Призрак Кондратьеву не встретился, хотя Петр Леонидович не возражал против знакомства.
— А у нас воров за бабки коронуют, — внезапно пожаловался господин Зинченко, утирая губы салфеткой. — Представляете? Я как узнал, чуть вообще не завязал. С другой стороны, если подумать, чем я лучше? Нам на свободе долго оставаться не положено. Нельзя зону без смотрящих бросать, беспредел начнется! А я тут сижу, жирком обрастаю, с министрами знакомства вожу... Кофе будете?
— Буду. Если можно, «Пале-Рояль», — машинально ответил старик.
В ответ послышалось ироничное хмыканье. Кондратьев слишком поздно вспомнил, что он во французской кухне «не слишком».
— Я ведь из-за чего озлился, Петр Леонидович. Не из-за «минус второго», чтоб его! Любка, гадина! Дома, мол, посижу, надоело! Я после «минус второго» домой поехал, а она — шасть! И знаете, куда? К вам, в тир, к Даниле вашему! Мне позвонили, доложили. Вначале я озверел. Обидно! Я ее из ша-лашовок поднял, а она на сопляка позарилась!.. Только не говорите, что ей пострелять приспичило!
— Не скажу.
Старик задумался. Потом резко поднял голову.
— Любовь Васильевна вас предавала? Обманывала? Когда-нибудь дала повод усомниться?
Ушастую интриганку защищать не хотелось. Пусть получает по полной, мадам Кали, не жалко! Ишь, удумала: к нашим мальчикам за нашей спиной клинья подбивать!..
Но, кроме Войны, Судьбы и Великой Дамы, была еще Справедливость.
— Вы с ней знакомы много лет.

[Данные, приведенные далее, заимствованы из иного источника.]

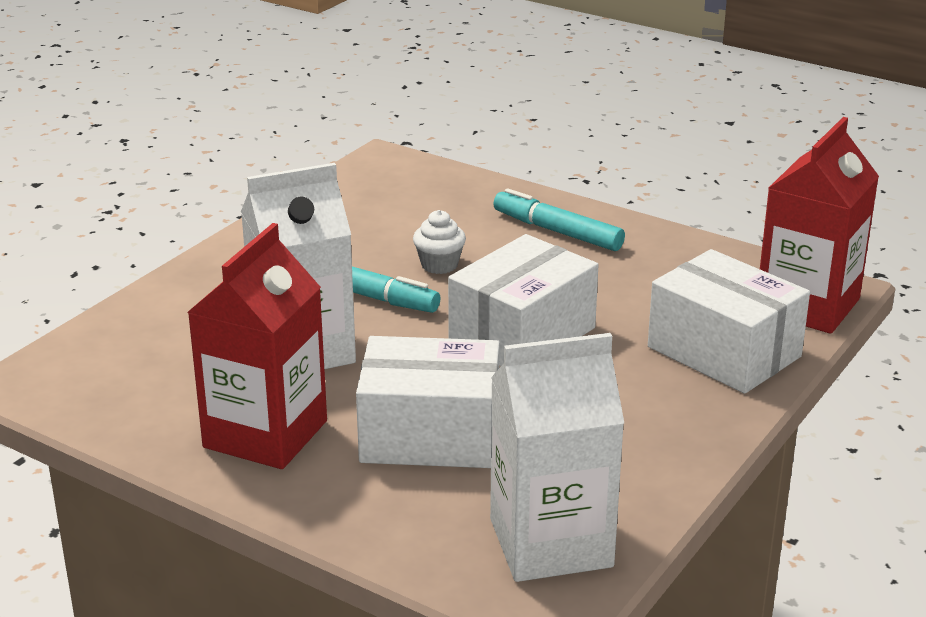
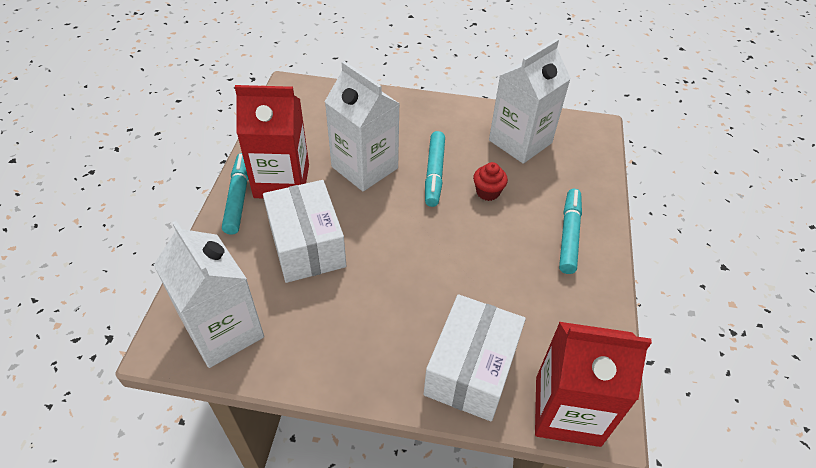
camera: 65 degrees right, 20 degrees up
white cupcake [413,210,466,274] -> red cupcake [473,162,508,201]
white box [448,234,598,366] -> none
none -> turquoise marker [222,153,248,235]
none -> white carton [489,39,571,164]

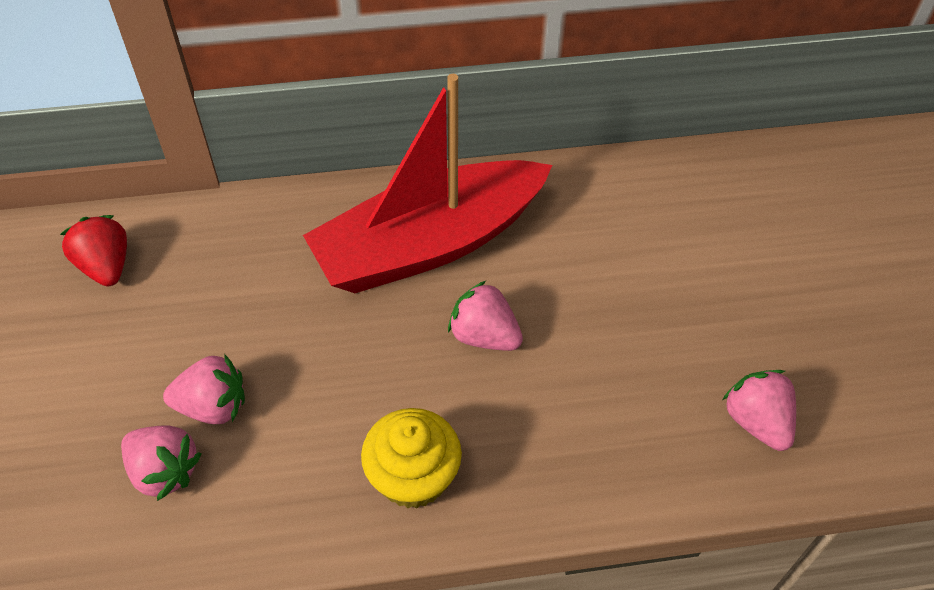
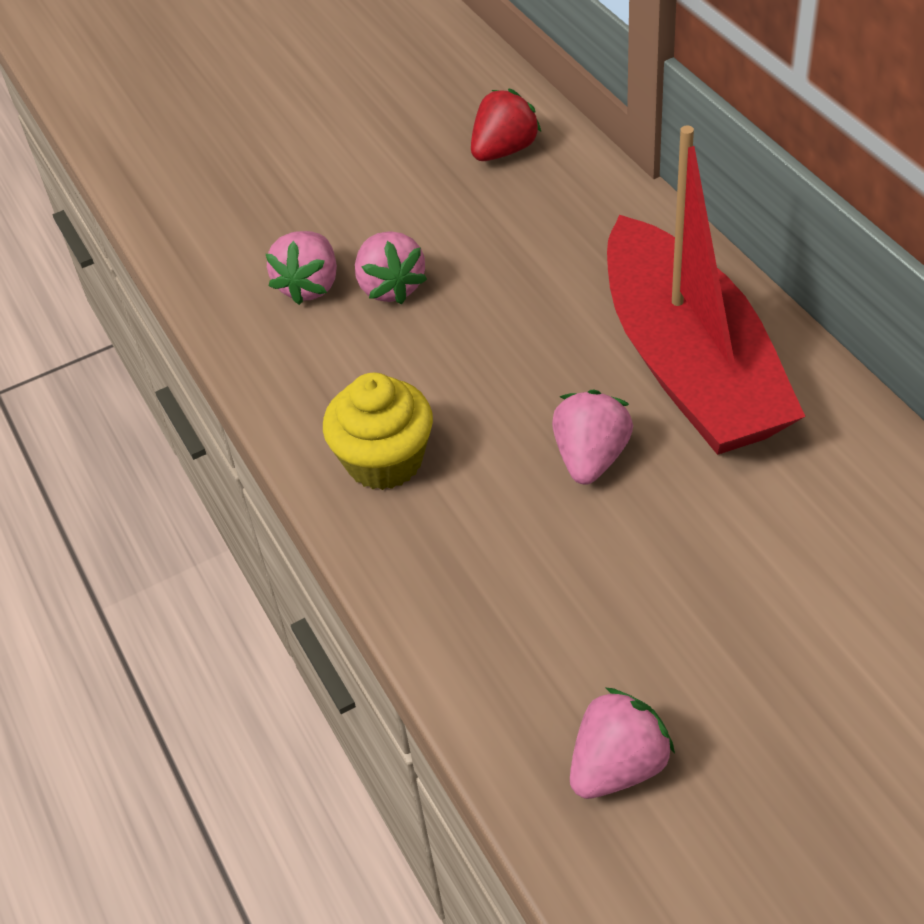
camera: 75 degrees right, 5 degrees down
red boat [303,74,553,293] -> red boat turned 150 degrees counterclockwise [607,125,806,455]

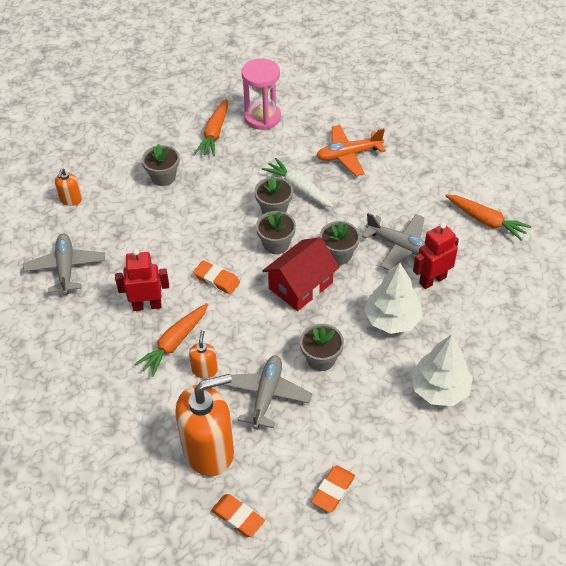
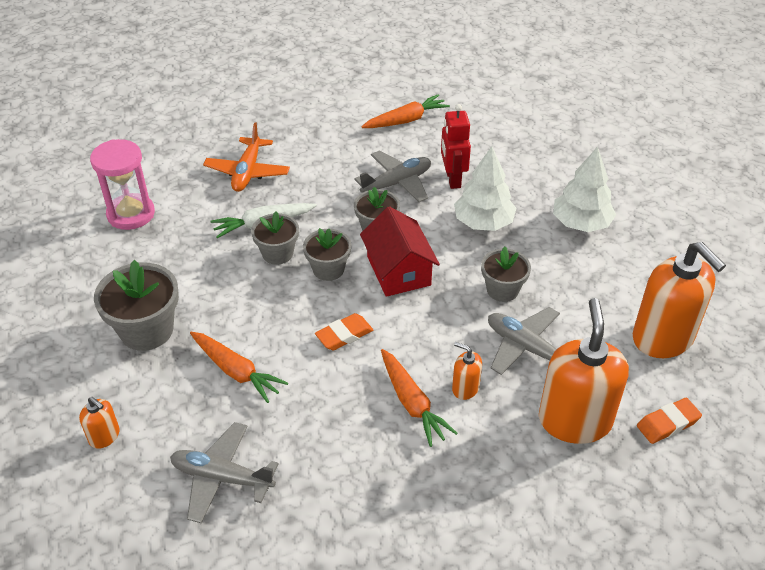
camera: 65 degrees left, 5 degrees down
red robot [115,249,169,311] -> none
grey flower pot [142,144,179,186] -> grey flower pot [94,260,179,351], size x1.57
orange carrot [195,99,228,156] -> orange carrot moved to [190,332,288,403]
orange eraser [311,465,355,512] -> orange soap dispenser [633,242,726,358]

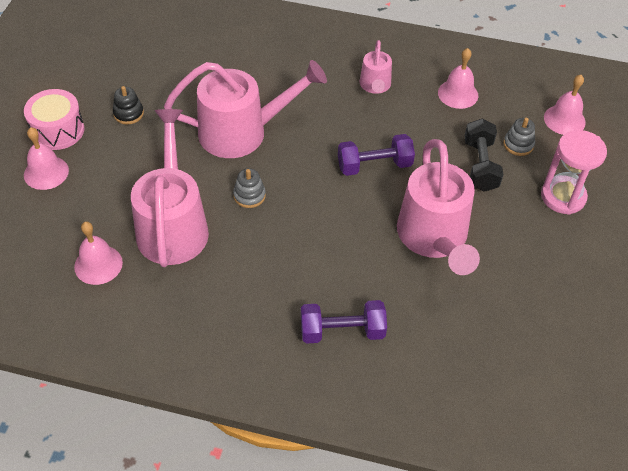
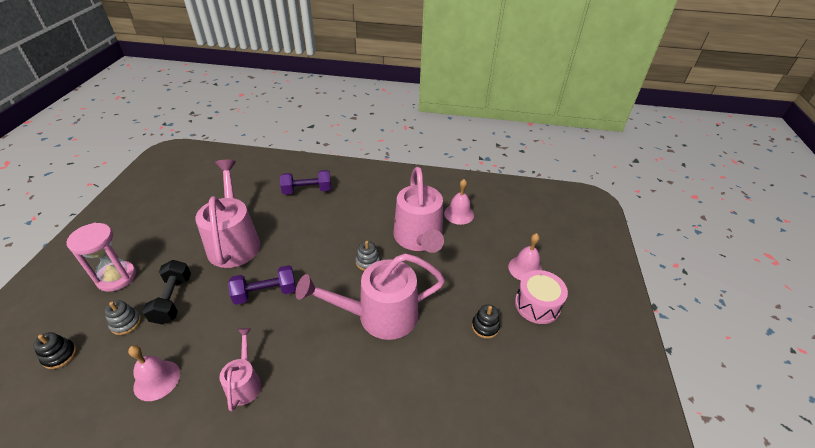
camera: 175 degrees right, 10 degrees down
pink bell [544,75,586,135] -> black stacking toy [33,332,77,369]

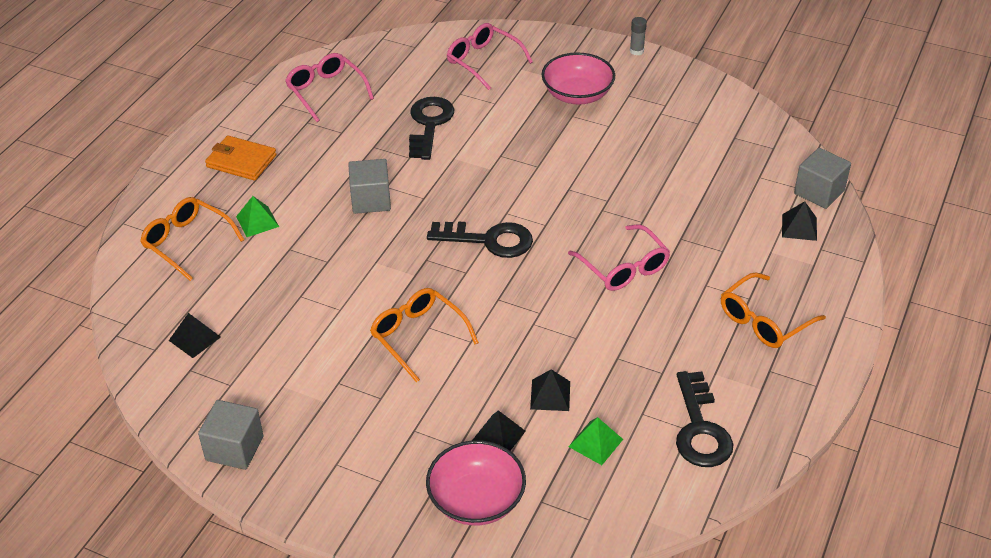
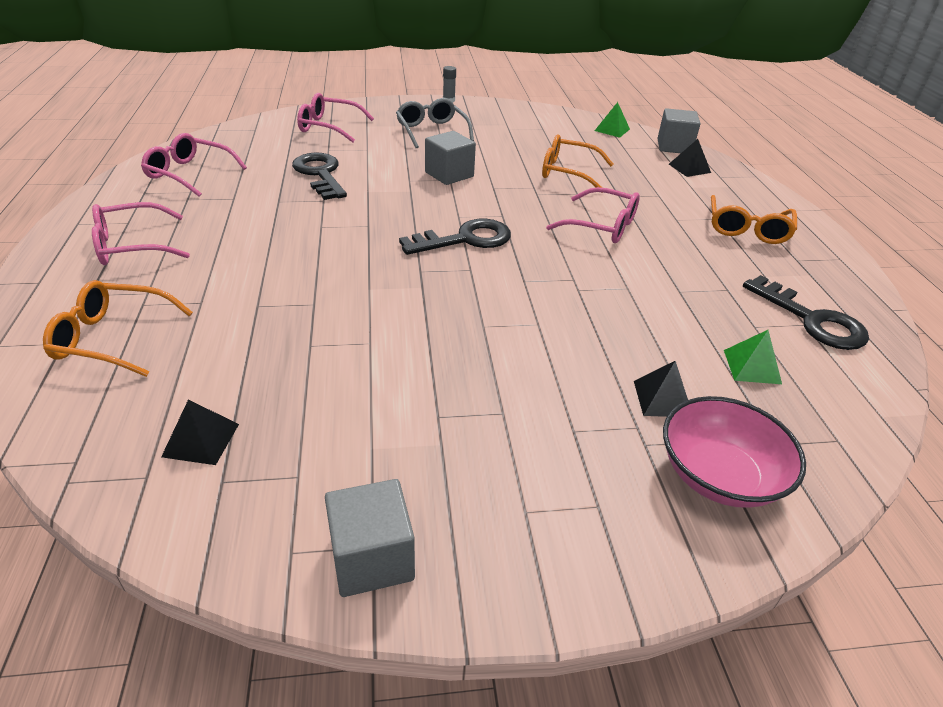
camera: 35 degrees left, 5 degrees down
orange wallet [205,135,277,181] -> pink glasses [92,202,190,265]
green pyramid [236,196,279,237] -> green pyramid moved to [595,102,630,138]
grey cube [348,159,391,214] -> grey cube moved to [425,131,476,185]
orange glasses [370,288,479,383] -> orange glasses moved to [542,135,613,193]
black pyramid [530,369,570,411] -> none
pink bowl [542,52,615,105] -> grey glasses [396,98,474,148]

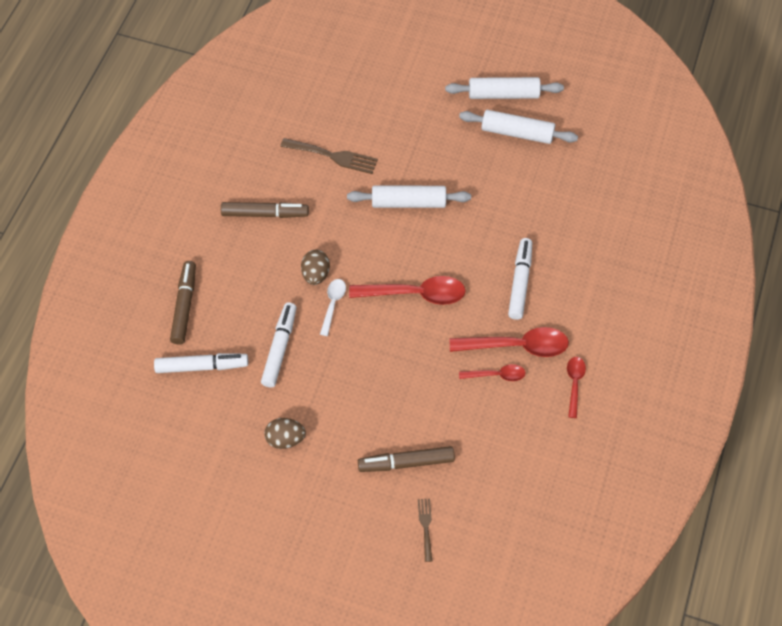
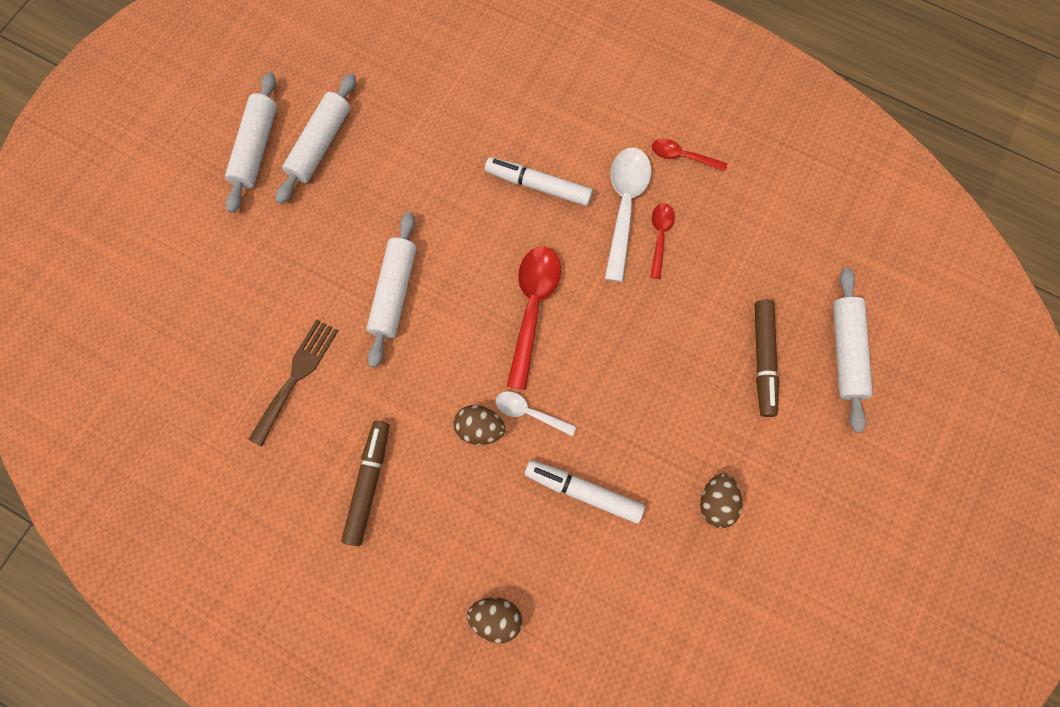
camera: 80 degrees left, 15 degrees up
white marker [154,353,248,373] -> none
brown marker [170,261,196,345] -> brown egg [467,597,522,643]
brown fork [418,499,432,562] -> white rolling pin [833,268,873,433]
red spoon [450,327,569,357] -> white spoon [605,148,651,282]

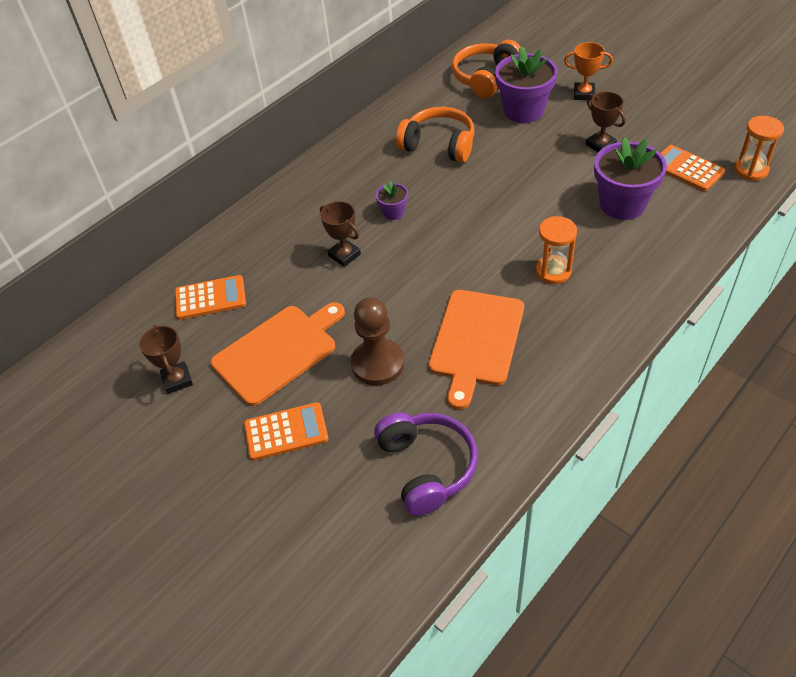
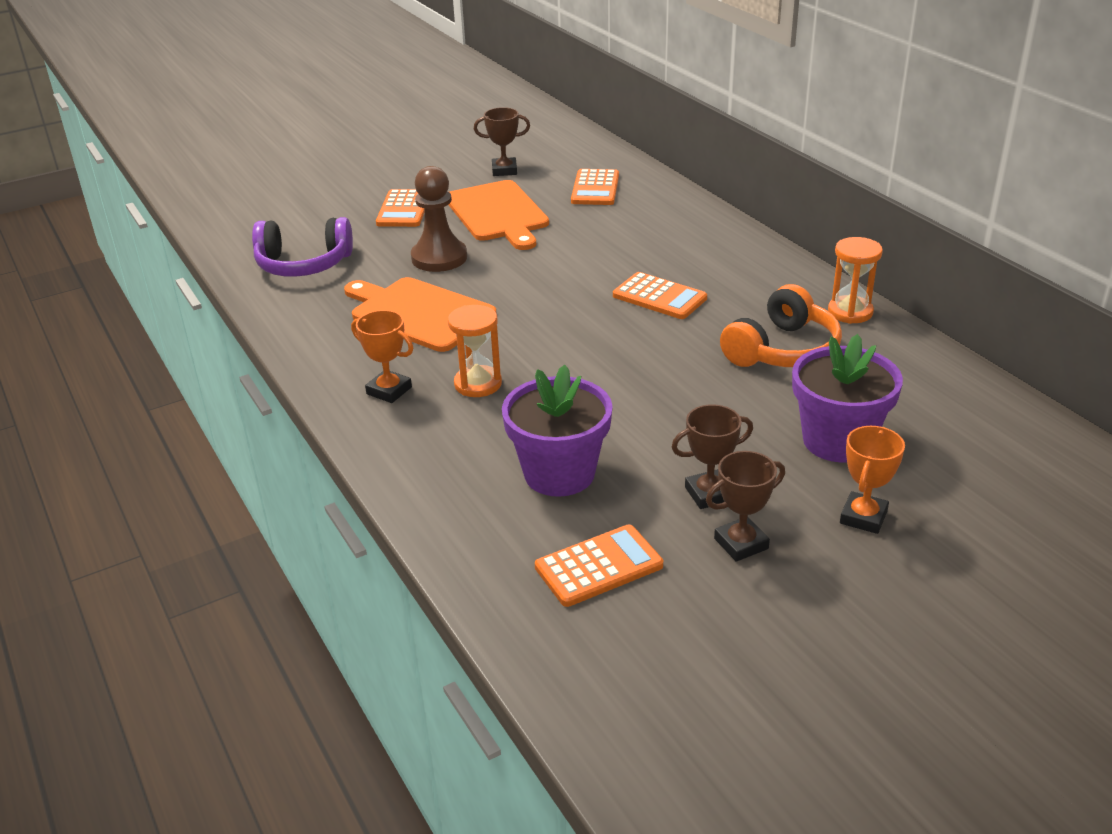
camera: 105 degrees right, 15 degrees down
brown trophy [320,201,361,267] -> brown trophy moved to [706,451,785,562]
purple flower pot [376,181,408,220] -> orange calculator [613,272,707,319]
orange headphones [452,40,520,98] -> none
orange hourglass [734,116,784,181] -> orange hourglass moved to [828,237,883,324]
none -> orange trophy [351,310,413,403]

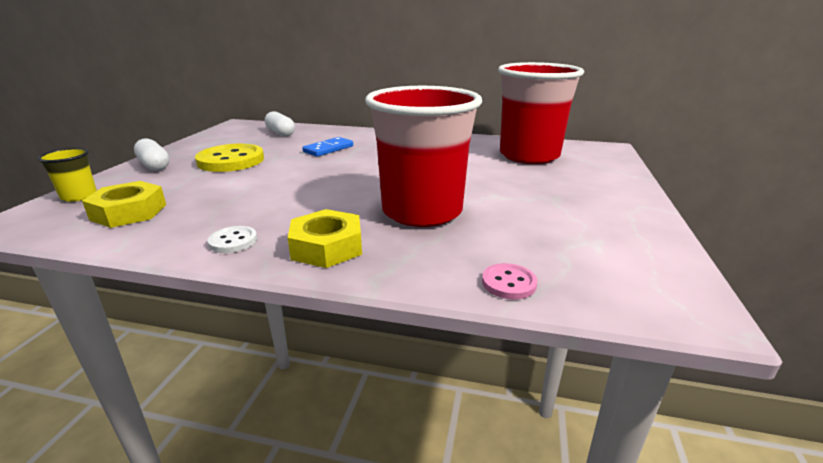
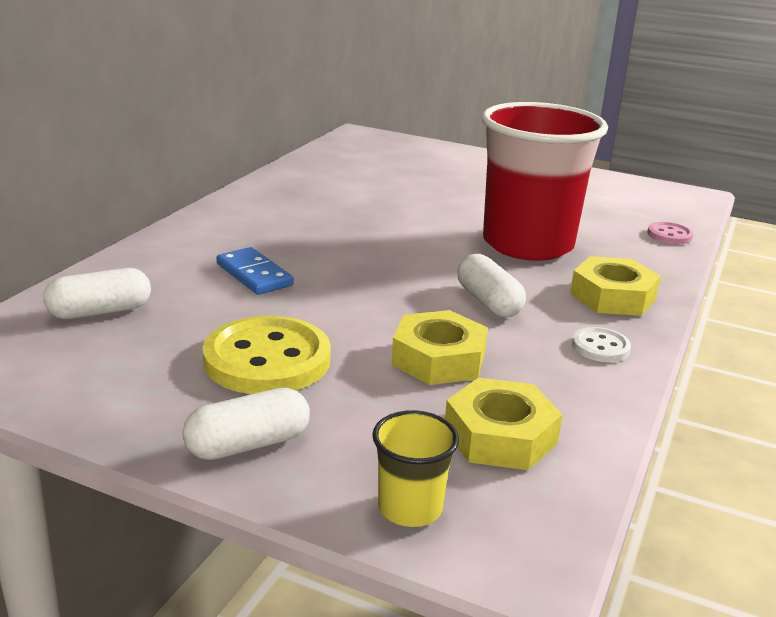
camera: 80 degrees left, 0 degrees up
red cup [498,62,584,164] -> none
none -> yellow nut [391,310,488,385]
none -> white capsule [457,254,526,317]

Она ведет ваши дела, вы ей доверяете. Она из-за вас жизнью рискует, между прочим. Почему надо думать о человеке плохо?
Зинченко шевельнул могучими плечами. Вроде как поежился от холода.
— Потому, что люди — сволочи! Чем я лучше? Любка мужика ищет, молодого и сильного, чтоб пригрел, дал и себя малолеткой почувствовать. Эх, Мурка, Маруся Климова! А на моем кусте одна почка, и та — траченая... Сами знаете! Сволочи — люди. Если не все, так десять на дюжину!
— Нет.
Петр Леонидович сказал это тихо-тихо, почти шепотом. Но и шепота хватило. Осекся растревоженный господин Зинченко, моргать начал. А как бросил моргать — углом рта дернул, прежде чем разговор продолжить:
— Правильная, вижу, ваша система, Петр Леонидович. Воспитали вас, как из бетона вылили! Так, поди, всю жизнь прожили? — честным, в кепке за рупь двадцать? Мне, между прочим, Люба ваш список послужной показывала. Извините, глянул, не удержался. Штирлиц, ей-богу! А что взамен? Бабки платят, крышуют? Не мало? Что еще? Поделитесь, а?